Medial Prefrontal Cortex Neural Plasticity, Orexin Receptor 1 Signaling, and Connectivity with the Lateral Hypothalamus Are Necessary in Cue-Potentiated Feeding

Cognitive processes contribute to the control of feeding behavior and help organism's survival when they support physiological needs. They can become maladaptive, such as when learned food cues drive feeding in the absence of hunger. Associative learning is the basis for cue-driven food seeking and consumption, and behavioral paradigms with Pavlovian cue-food conditioning are well established. Yet, the neural mechanisms underlying circuit plasticity across cue-food learning, cue memory recall,and subsequent food motivation are unknown. Here, we demonstrated the medial prefrontal cortex (mPFC) is a site of learning-induced plasticity and signaling of the neuropeptide orexin within the mPFC mediates cue potentiated feeding (CPF).
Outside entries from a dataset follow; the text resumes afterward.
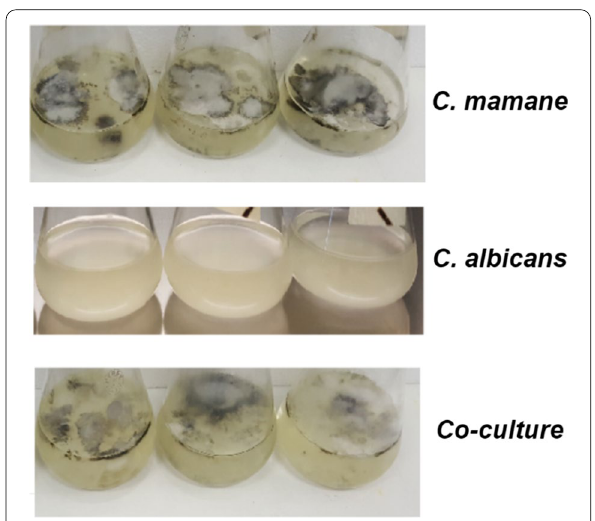
Fig. 1 Morphological differences among cultures in PDB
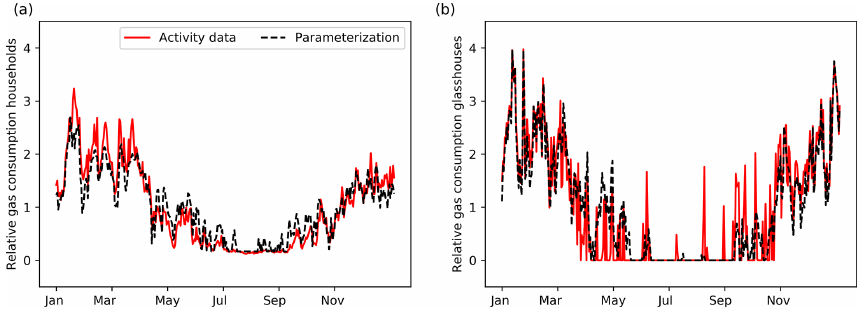
Figure 3. Daily time profiles for households (a) and glasshouses (b) . Solid red lines are based on true activity data, whereas dashed black lines are parameterizations based on the degree day function.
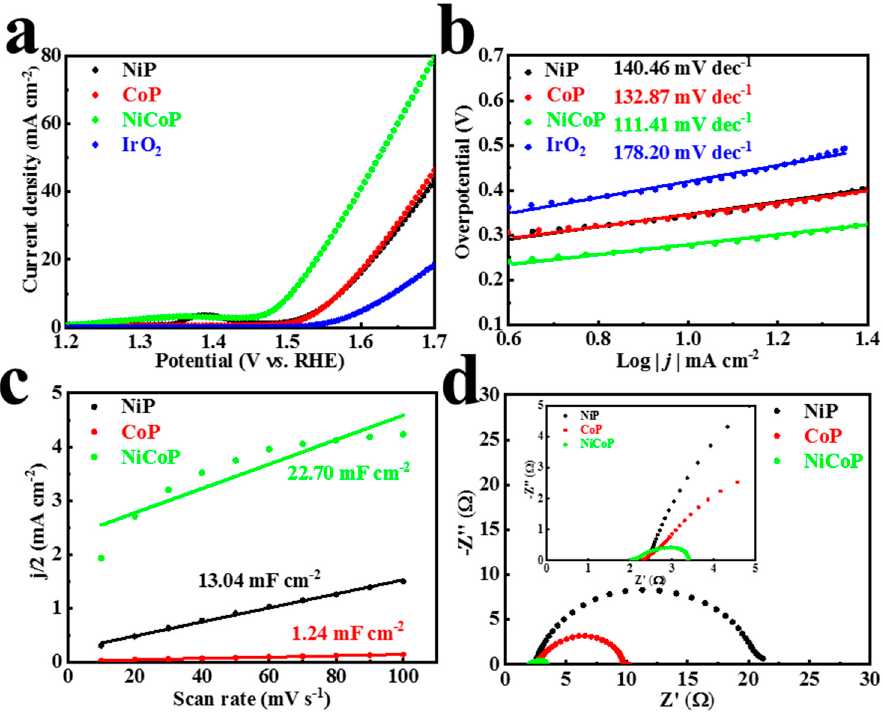
Figure 6. ( a ) LSV curves and ( b ) Tafel plots of NiP, CoP, NiCoP 1 h, and IrO 2 . ( c ) The double − layer capacitance (C dl ) and ( d ) EIS Nyquist plot of NiP, CoP, and NiCoP 1 h in 1 M KOH for OER; the inset presents the plot enlarged over the high frequency range.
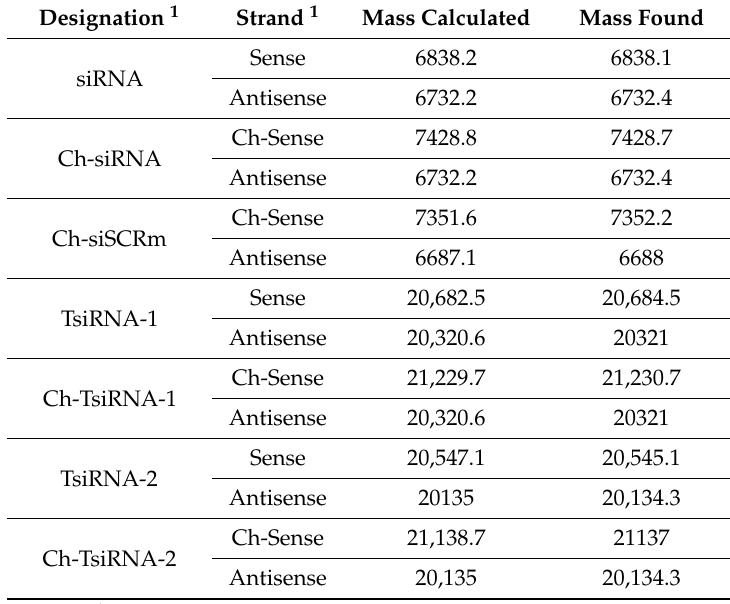
Table 2. Strands of small interfering RNAs (siRNA)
First, using a marker of neuronal activation, c-fos, we confirmed that the mPFC is activated during CPF. Next, to assess whether the same mPFC neuronal ensemble is activated during cue-food learning and later CPF, we used the Daun02 chemogenetic inactivation method in c-fos-lacZ transgenic male and female rats. Selective inactivation of the mPFC neurons that were active during the last cue-food training session abolished CPF during test, demonstrating that the mPFC is a site of plasticity. We postulated that integration of food cue memory and feeding motivation requires mPFC communications with lateral hypothalamus and showed that disconnection of that system abolished CPF. Then we showed that lateral hypothalamus orexin-producing neurons project to the mPFC. Finally, we blocked orexin receptor 1 signaling in the mPFC and showed that it is a neuromodulator necessary for the cue-driven consumption. Together, our findings identify a causal function for the mPFC in the cognitive motivation to eat.